The fix prompt produces

• MedicalBusiness subtype JSON-LD with realistic sample data.
• Provider-bio block template including credential line, board certs, medical school + year, residency, fellowship, languages spoken.
• Insurance-accepted block template.
• NPP footer link template (does NOT draft the NPP itself; flagged as "compliance review required").
• Google Business Profile checklist specifically for medical: service area, hours, appointment link, "accepts these insurances" attribute.
• Review-generation approach that complies with CMS + state medical board solicitation rules.
• Accessibility minimum-baseline recommendations.

Every compliance-sensitive section is flagged as "your compliance officer / counsel must review."

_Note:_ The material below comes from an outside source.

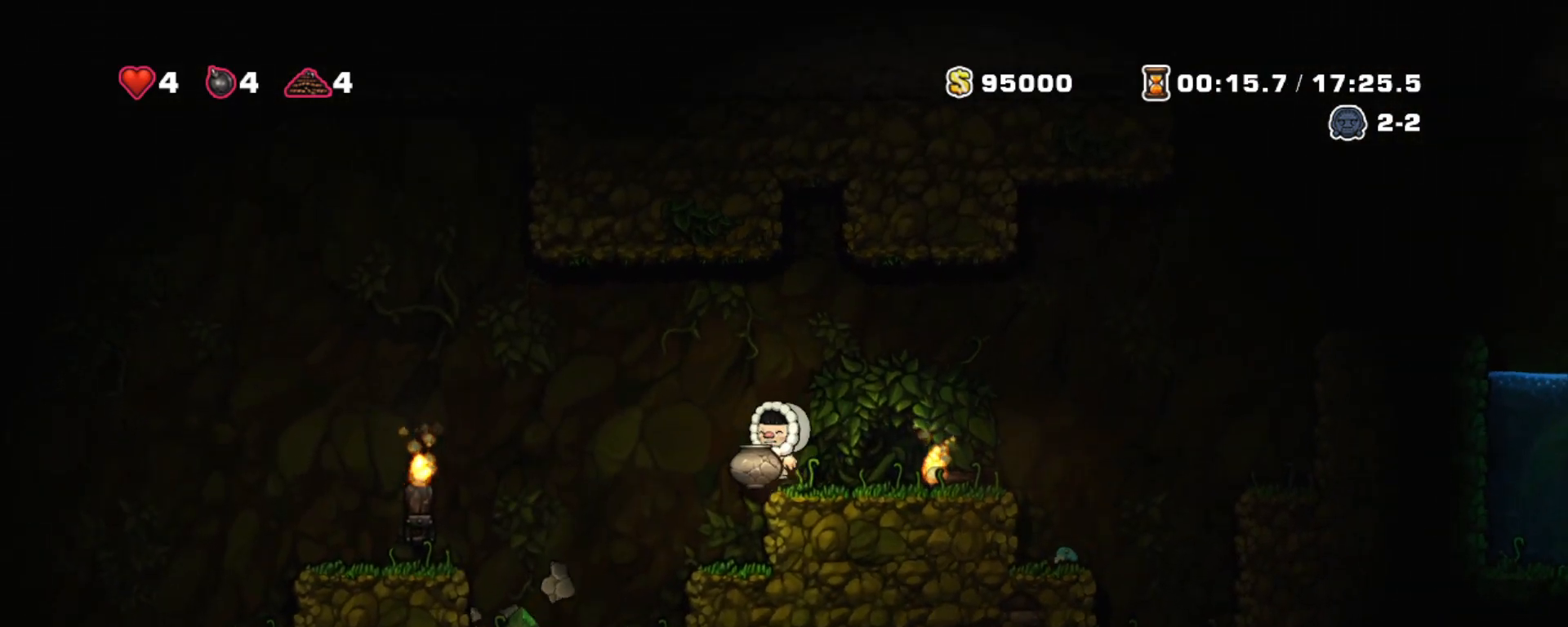
{"keys": ["shift"], "events": [[50, "x", "up"], [100, "z", "up"], [283, "x", "down"], [383, "x", "up"], [433, "down", "up"]]}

What the audit explicitly doesn't do

• HIPAA security-rule audit (requires access to systems and BAAs the tool can't see).
• State medical board specific-rule compliance (rules vary by state and specialty).
• Full WCAG accessibility audit (use the WCAG-specific tool).
• Billing or coding compliance (entirely out of scope).
• Medical-record handling (off the wire).

When to run

Before a practice website redesign. After onboarding a new provider (to verify the bio shows up with credentials). Quarterly, to catch drift. After any significant change to insurance contracts or office hours.

Related reading

• Trades Audit, the adjacent local-intent SMB vertical
• Law Firm Site Audit, another compliance-layered vertical
• Restaurant Site Audit for local schema patterns
• WCAG Accessibility Audit for the full accessibility audit
• Mega Security Analyzer for the security layer on top

Fact-check notes and sources

• HHS Office for Civil Rights guidance on Use of Online Tracking Technologies, December 2022 + March 2024 re-issuance.
• DOJ final rule on Title II ADA web accessibility for state/local government, April 8, 2024.
• schema.org documentation on MedicalBusiness subtype tree.
• CMS NPI Registry at https://npiregistry.cms.hhs.gov/ for NPI lookup cited as verification.
• State medical board advertising rules are too jurisdiction-specific to cite comprehensively; consult your state board's rules directly.

This post is informational, not legal, medical, HIPAA-compliance, or advertising-compliance advice. This tool does NOT perform a HIPAA audit; it cannot see PHI handling, BAA coverage, or security-rule compliance. It flags public-facing signals only. Mentions of Zocdoc, Doctolib, SolvHealth, Healthgrades, MyChart, athenahealth, Kareo, DrChrono, Vagaro, Mindbody, Calendly, Acuity, and Google are nominative fair use. Always consult your compliance officer, HIPAA counsel, and state medical board before making changes to advertising, patient-facing tracking, or privacy-notice content.